Par Geoffrey Smith
Investing.com -- Eh bien, cela ne devait pas arriver.
Les actions de SAP (NYSE:SAP) ont plongé lundi, alors que l'entreprise la plus importante d'Allemagne a réduit ses prévisions de bénéfices après avoir programmé un coup plus long et plus profond dû à la pandémie de Covid-19.
À 11h50, le titre du géant du logiciel avait chuté de 18%, après avoir chuté de plus de 20% à l'ouverture, ce qui représente la plus grosse perte en séance depuis plus de 20 ans selon Bloomberg.
L'idée que les entreprises de logiciels commerciaux ne sont pas immunisées contre le cycle économique a semblé surprendre beaucoup de monde (même si les doutes croissants sur les perspectives avaient déjà été mis en évidence par une baisse de 5% par rapport à son plus haut niveau historique en août).
Ce mouvement est un choc pour le récit selon lequel les actions de croissance sont le seul refuge sûr contre le Covid-19, et que leur admission au royaume du paradis boursier n'a été accélérée que par un virus qui a déjà fait plus d'un million de victimes.
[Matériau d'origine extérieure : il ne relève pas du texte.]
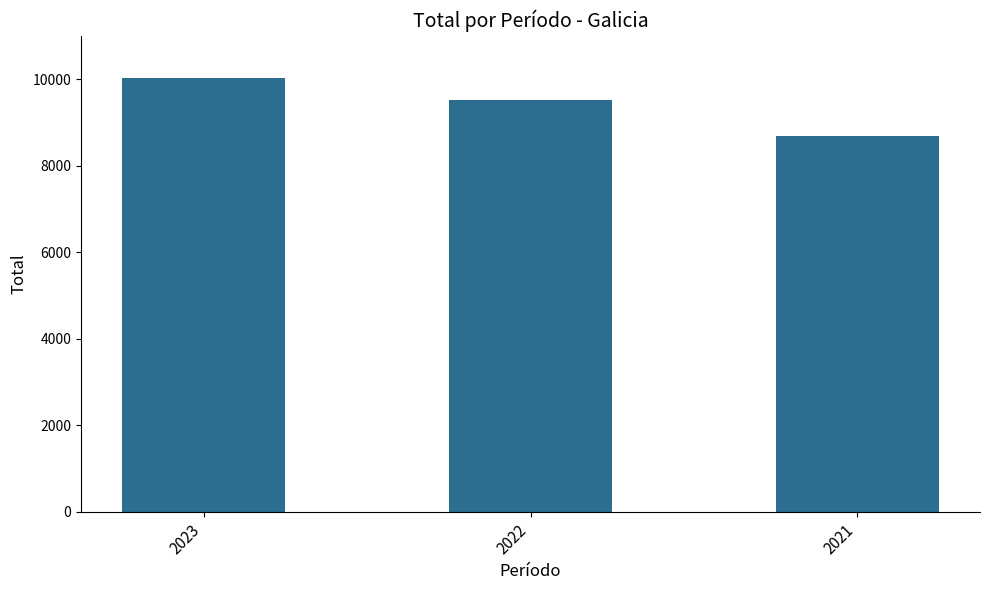

Reading right to left, what are all the values shown in this chart?

2021=8678	2022=9513	2023=10024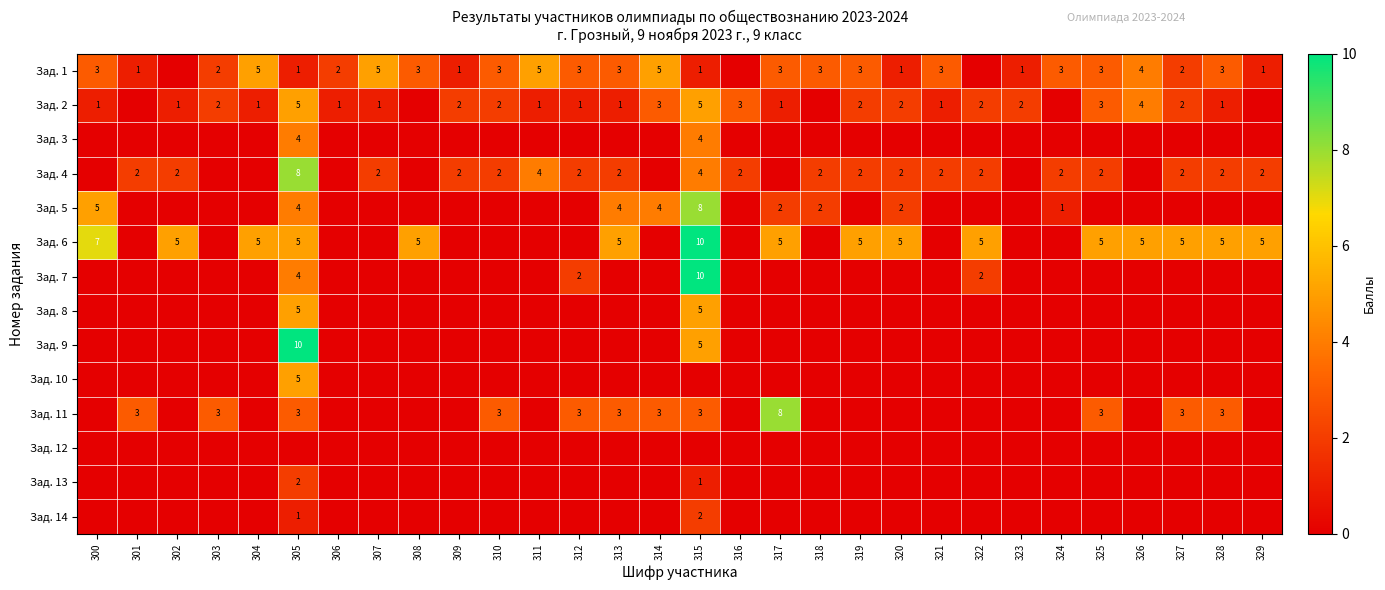

Between 329 and 300, which is larger?

300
Ce virus exploite maintenant impitoyablement la lassitude des populations en Europe et aux États-Unis et comme SAP a été contraint de l'admettre lundi, il est probable qu'il aura un impact durable sur les affaires pendant au moins huit mois encore.
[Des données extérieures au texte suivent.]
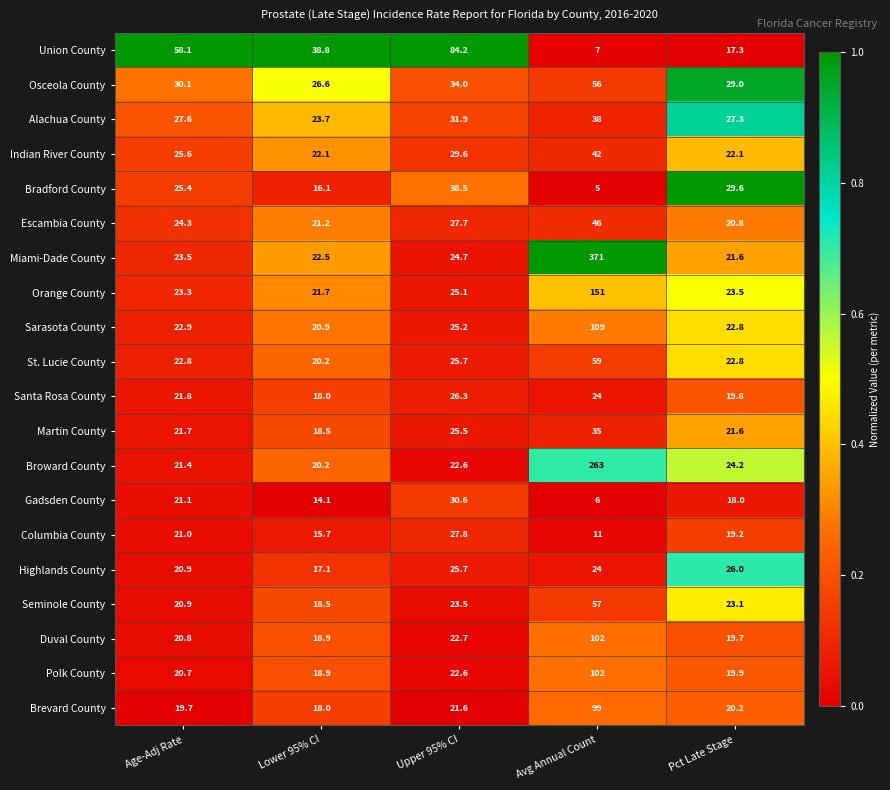

At which category is the sum across all series the highest?

Avg Annual Count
SAP a déchiré ses orientations antérieures, qui "supposaient que les économies rouvriraient et que les blocages démographiques s'atténueraient, ce qui conduirait à une amélioration progressive de l'environnement de la demande au cours des troisième et quatrième trimestres".
La reprise de la demande, a-t-il noté, a été "plus modérée que prévu". Cela s'est traduit par une baisse de 16% des recettes de services d'une année sur l'autre et un ralentissement de la croissance du carnet de commandes de la division Cloud, un indicateur avancé très suivi pour l'entreprise. Les problèmes de demande se sont également traduits par une baisse de 14% des recettes de Concur, le logiciel de traitement des dépenses des entreprises qui expose SAP - au moins dans une mesure modeste - aux mêmes malheurs que le secteur aérien et hôtelier. SAP a déclaré qu'elle "n'anticipe plus de reprise significative des revenus liés aux voyages d'affaires de SAP Concur pour le reste de l'année 2020".
Mais le plus inquiétant pour les investisseurs a été la révision à la baisse de ses objectifs de rentabilité à moyen terme, en raison de la tendance même à l'accélération de la transformation numérique à laquelle les investisseurs ont adhéré de manière si agressive.
Lorsque les clients de SAP passent à des services basés sur le cloud, ils rendent l'activité de SAP plus prévisible, mais moins rentable. En supposant un nouvel objectif de recettes du Cloud de 22 milliards d'euros d'ici 2025, SAP prévoit que sa marge d'exploitation sera inférieure de 4 à 5 points de pourcentage au cours des trois prochaines années.
En fin de compte, SAP prévoit toujours de se retrouver au même endroit, mais il gagnera un peu moins d'argent en chemin. Les révisions des perspectives de bénéfices et de revenus de cette année, d'environ 5%, ne sont sans doute pas aussi dramatiques que le suggère l'évolution du cours des actions (et encore moins lorsqu'elles sont ajustées pour tenir compte de la réalité d'un euro en hausse). Cela explique en partie pourquoi JPMorgan a été presque le seul à déclasser l'action sur la base des chiffres de lundi.
Malgré cela, l'échelle et l'ampleur de SAP en font un indicateur valable, bien qu'approximatif, pour une grande partie du secteur technologique européen. Le fait qu'il ait publié des chiffres et des prévisions si radicalement différents de ceux qui ont alimenté le rallye technologique est clairement négatif.